PAR CES MOTIFS, La Chambre civile : A la forme : Déclare recevable le recours formé par FIDUCIAIRE______A contre le jugement JTPI/11920/2013 rendu le 13 septembre 2013 par le Tribunal de première instance dans la cause C/10854/2013-20 SML. Au fond : Annule ce jugement et statuant à nouveau : Prononce la mainlevée provisoire de l'opposition formée par B1______ SARL au commandement de payer poursuite n° 1______, à concurrence de 5'380 fr. plus intérêts à 5% l'an dès le 29 juin 2009, 4'304 fr. plus intérêts à 5% l'an dès le 3 janvier 2011, et 2'484 fr. plus intérêts à 5% l'an dès le 26 septembre 2011. Déboute les parties de toutes autres conclusions. Sur les frais : Arrête les frais de première instance et de recours à 1'000 fr., couverts par les avances déjà effectuées, acquises à l'Etat de Genève, et les met à la charge de B1______ SARL. Condamne B1______ SARL à rembourser 1'000 fr. à FIDUCIAIRE______A. Siégeant : Madame Daniela CHIABUDINI, présidente; Madame Sylvie DROIN et Madame Alix FRANCOTTE CONUS, juges; Madame Véronique BULUNDWE, greffière.

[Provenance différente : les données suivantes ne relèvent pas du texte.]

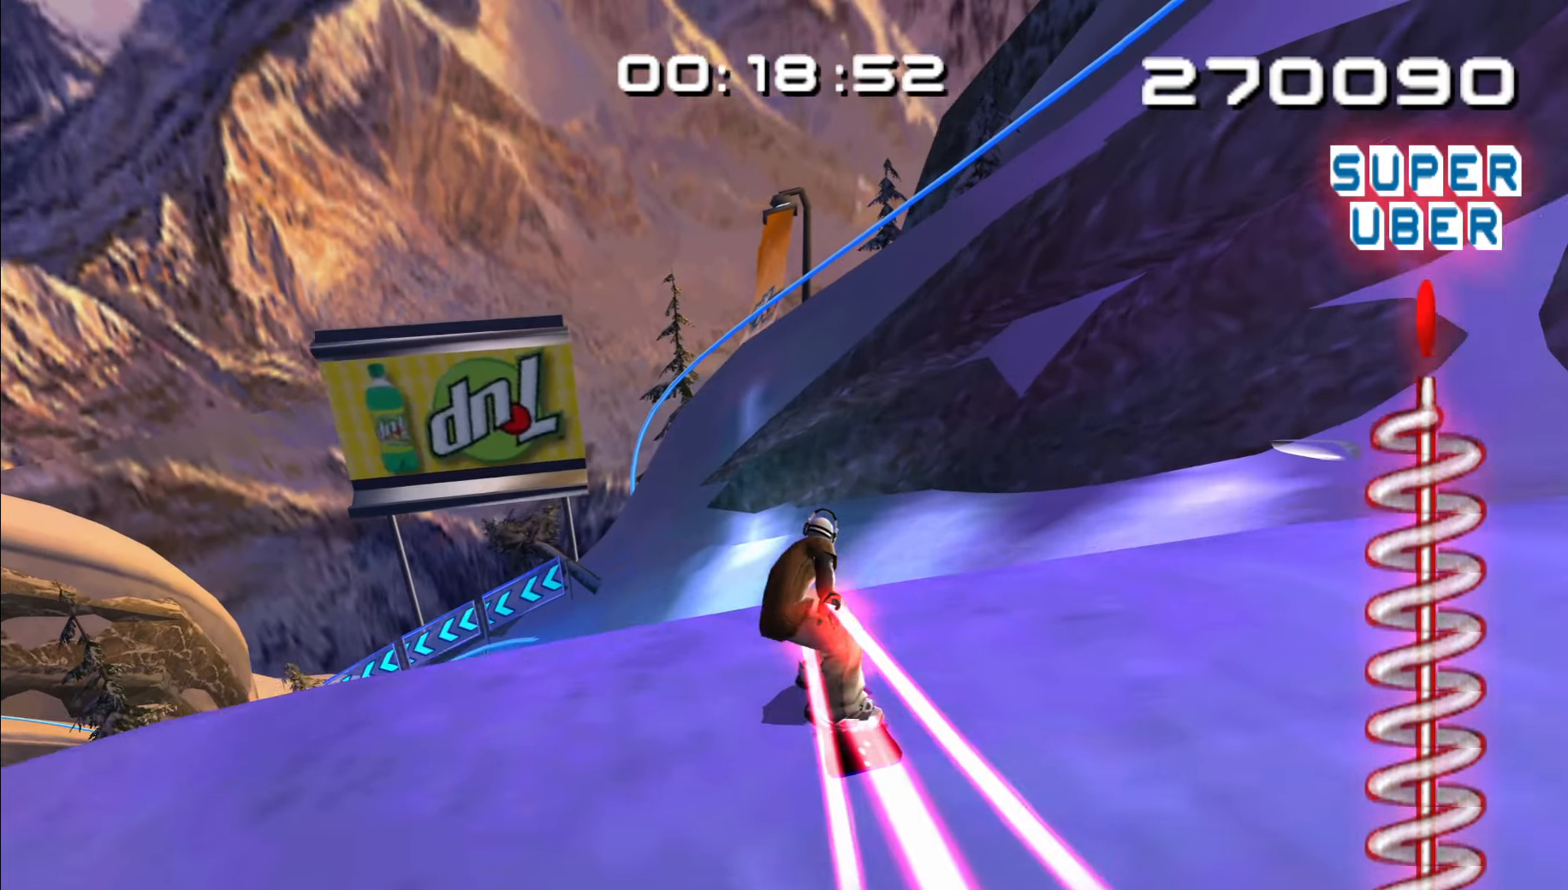
{"dt_ms": 500, "buttons": [], "left_stick": "up", "right_stick": "center"}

La présidente : Daniela CHIABUDINI

La greffière : Véronique BULUNDWE

Indication des voies de recours : Conformément aux art. 113 ss de la loi fédérale sur le Tribunal fédéral du 17 juin 2005 (LTF; RS 173.110), le présent arrêt peut être porté dans les trente jours qui suivent sa notification avec expédition complète (art 100 al. 1 LTF) par devant le Tribunal fédéral par la voie du recours constitutionnel subsidiaire. Le recours doit être adressé au Tribunal fédéral, 1000 Lausanne 14. Valeur litigieuse des conclusions pécuniaires au sens de la LTF inférieure à 30'000 fr.